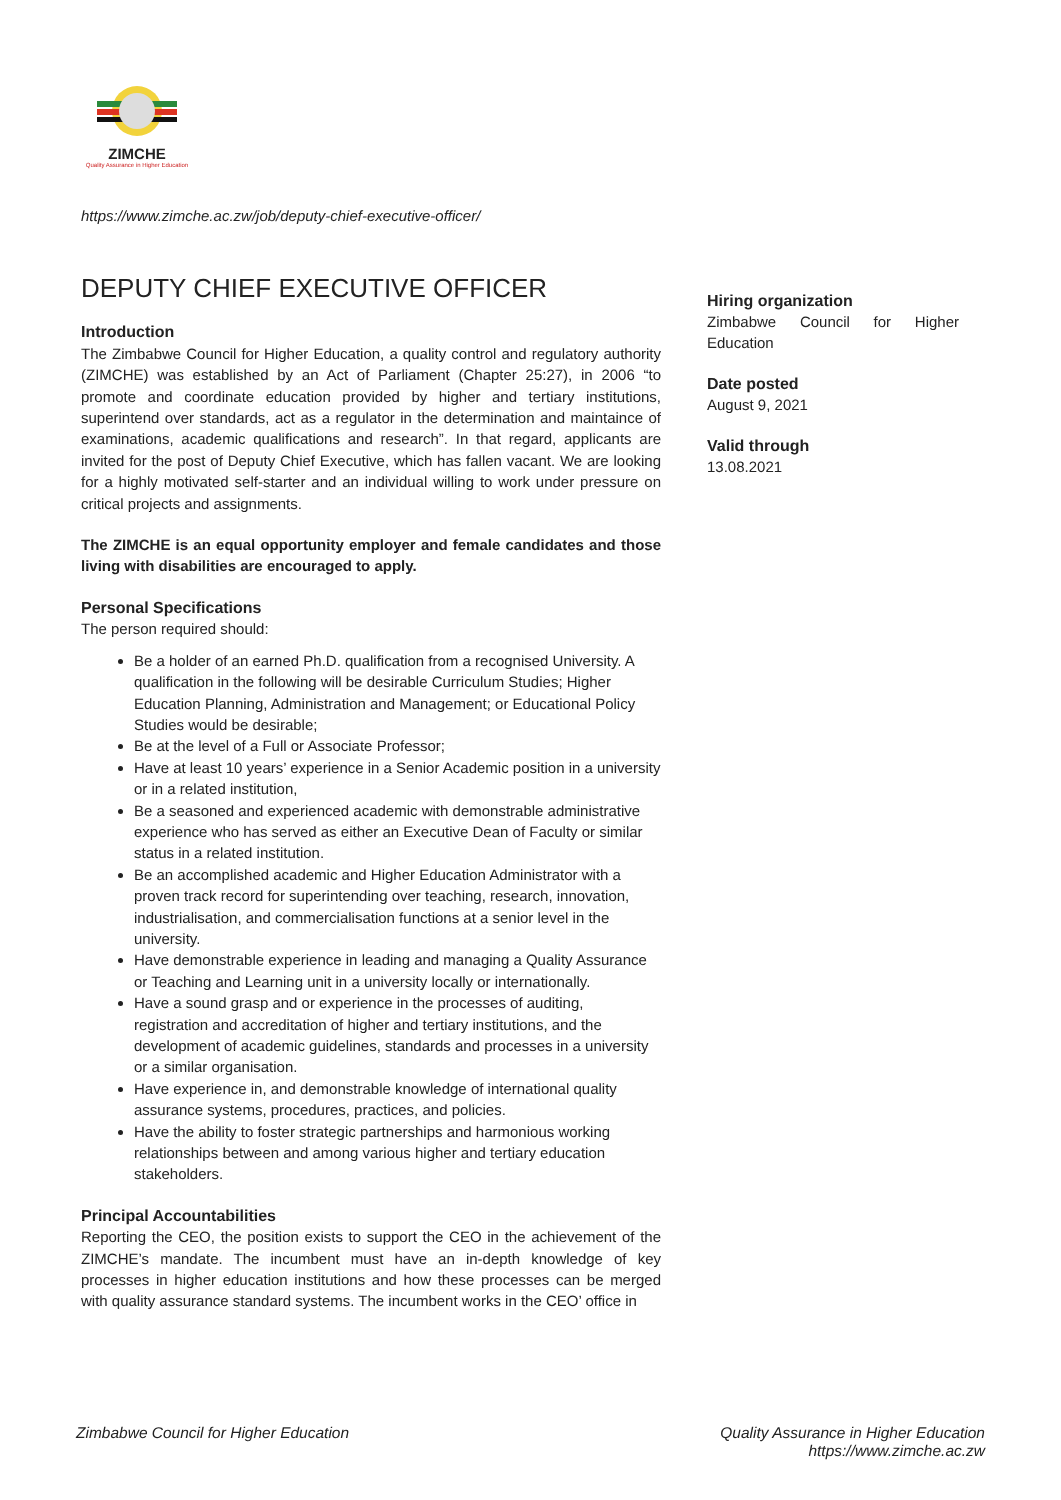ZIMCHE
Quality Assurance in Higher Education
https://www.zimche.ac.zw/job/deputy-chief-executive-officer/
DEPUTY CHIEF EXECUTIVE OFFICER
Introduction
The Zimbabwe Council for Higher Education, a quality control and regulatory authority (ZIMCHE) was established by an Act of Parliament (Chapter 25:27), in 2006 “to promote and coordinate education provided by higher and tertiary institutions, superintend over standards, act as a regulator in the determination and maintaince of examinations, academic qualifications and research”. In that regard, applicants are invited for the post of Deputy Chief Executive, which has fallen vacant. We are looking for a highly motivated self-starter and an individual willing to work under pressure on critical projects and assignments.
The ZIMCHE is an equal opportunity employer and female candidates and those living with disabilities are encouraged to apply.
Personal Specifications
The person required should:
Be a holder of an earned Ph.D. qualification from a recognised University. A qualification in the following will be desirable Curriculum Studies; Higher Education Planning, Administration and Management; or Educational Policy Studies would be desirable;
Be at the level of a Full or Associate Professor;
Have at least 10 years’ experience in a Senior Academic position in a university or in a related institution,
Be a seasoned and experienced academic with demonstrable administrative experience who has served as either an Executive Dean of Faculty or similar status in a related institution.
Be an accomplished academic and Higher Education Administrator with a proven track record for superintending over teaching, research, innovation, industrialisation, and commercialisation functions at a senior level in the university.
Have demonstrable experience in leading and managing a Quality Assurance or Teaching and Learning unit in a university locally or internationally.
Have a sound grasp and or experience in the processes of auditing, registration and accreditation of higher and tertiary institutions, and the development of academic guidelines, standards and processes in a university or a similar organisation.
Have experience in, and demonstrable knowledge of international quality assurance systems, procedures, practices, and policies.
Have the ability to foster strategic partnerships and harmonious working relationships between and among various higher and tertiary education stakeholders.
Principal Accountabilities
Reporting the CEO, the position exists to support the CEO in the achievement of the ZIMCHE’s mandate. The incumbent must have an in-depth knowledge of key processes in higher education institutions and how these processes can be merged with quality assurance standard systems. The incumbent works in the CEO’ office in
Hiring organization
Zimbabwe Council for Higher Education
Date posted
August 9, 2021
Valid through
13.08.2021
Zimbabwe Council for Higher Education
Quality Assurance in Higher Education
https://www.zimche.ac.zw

• • • • •

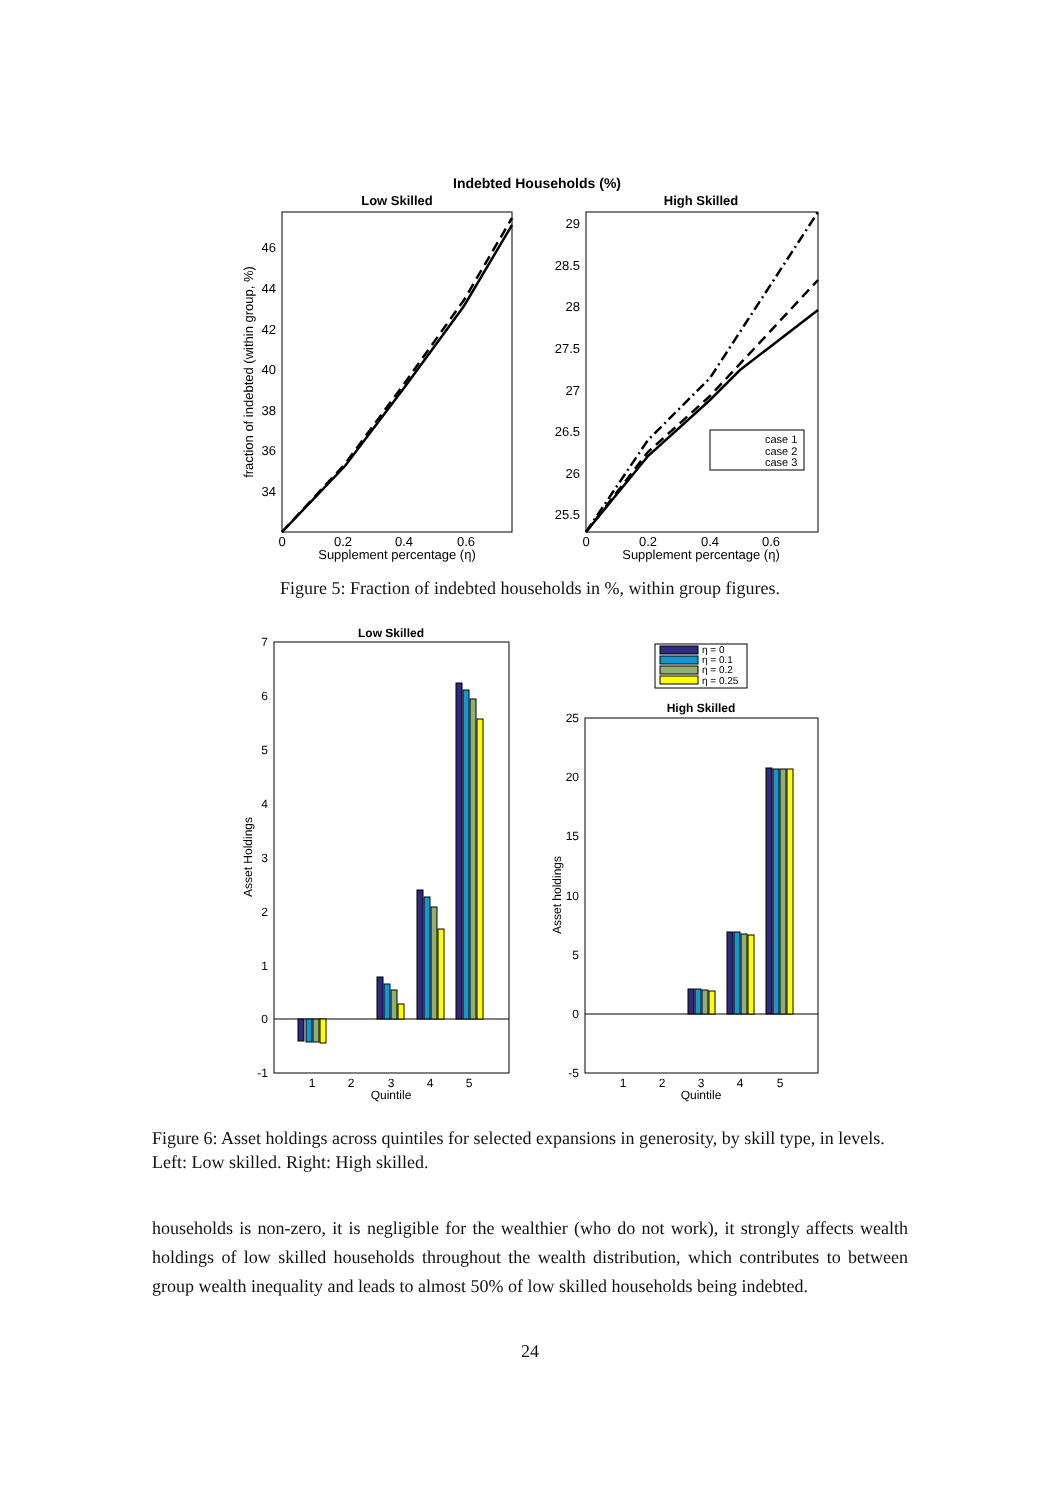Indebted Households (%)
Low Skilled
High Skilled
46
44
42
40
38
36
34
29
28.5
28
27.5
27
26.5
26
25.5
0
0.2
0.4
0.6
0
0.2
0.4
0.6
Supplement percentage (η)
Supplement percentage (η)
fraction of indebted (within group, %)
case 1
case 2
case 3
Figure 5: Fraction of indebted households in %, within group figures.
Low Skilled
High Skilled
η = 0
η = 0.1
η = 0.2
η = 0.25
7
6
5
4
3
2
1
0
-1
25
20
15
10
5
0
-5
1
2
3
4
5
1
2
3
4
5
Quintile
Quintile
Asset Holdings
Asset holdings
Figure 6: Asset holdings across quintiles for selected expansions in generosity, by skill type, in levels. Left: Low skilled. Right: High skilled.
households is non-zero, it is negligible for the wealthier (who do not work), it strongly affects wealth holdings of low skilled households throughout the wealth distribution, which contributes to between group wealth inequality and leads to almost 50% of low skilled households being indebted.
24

• • • • •

▶ **WHAT IS NEEDED**:
Find the word "between" in the records, and report each line that has it.

▶ **ANSWER FOR THIS EXERCISE**:
Have the ability to foster strategic partnerships and harmonious working relationships between and among various higher and tertiary education stakeholders.
households is non-zero, it is negligible for the wealthier (who do not work), it strongly affects wealth holdings of low skilled households throughout the wealth distribution, which contributes to between group wealth inequality and leads to almost 50% of low skilled households being indebted.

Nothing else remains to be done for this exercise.